- WHAT IS EXPECTED -
Go through the data below and copy each line that includes "depth".

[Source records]
=== Begin Enclosure ===
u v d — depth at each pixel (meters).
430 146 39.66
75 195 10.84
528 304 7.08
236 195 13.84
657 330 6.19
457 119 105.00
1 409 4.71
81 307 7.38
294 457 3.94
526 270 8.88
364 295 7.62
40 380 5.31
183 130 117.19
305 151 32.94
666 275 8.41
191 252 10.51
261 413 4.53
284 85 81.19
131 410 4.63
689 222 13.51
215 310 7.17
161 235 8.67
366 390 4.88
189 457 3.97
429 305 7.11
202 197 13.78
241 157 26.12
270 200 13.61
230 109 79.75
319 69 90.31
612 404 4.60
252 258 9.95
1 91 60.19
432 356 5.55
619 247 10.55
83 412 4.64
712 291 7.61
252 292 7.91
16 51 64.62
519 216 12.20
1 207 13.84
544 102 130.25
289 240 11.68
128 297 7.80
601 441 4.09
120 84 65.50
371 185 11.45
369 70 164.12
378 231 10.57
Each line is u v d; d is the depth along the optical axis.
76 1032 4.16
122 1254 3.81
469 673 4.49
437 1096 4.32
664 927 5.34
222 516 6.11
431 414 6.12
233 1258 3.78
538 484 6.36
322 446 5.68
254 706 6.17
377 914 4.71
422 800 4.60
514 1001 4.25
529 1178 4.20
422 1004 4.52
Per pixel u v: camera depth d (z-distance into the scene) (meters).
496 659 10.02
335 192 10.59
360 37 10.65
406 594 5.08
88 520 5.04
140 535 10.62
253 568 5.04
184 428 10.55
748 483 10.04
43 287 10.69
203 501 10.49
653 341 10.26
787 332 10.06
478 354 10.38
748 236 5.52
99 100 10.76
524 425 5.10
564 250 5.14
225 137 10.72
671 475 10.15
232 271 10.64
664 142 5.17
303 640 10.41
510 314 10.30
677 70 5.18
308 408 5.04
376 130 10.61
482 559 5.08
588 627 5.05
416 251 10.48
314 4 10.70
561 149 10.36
=== End Enclosure ===
- EXERCISE RESULT -
u v d — depth at each pixel (meters).
Each line is u v d; d is the depth along the optical axis.
Per pixel u v: camera depth d (z-distance into the scene) (meters).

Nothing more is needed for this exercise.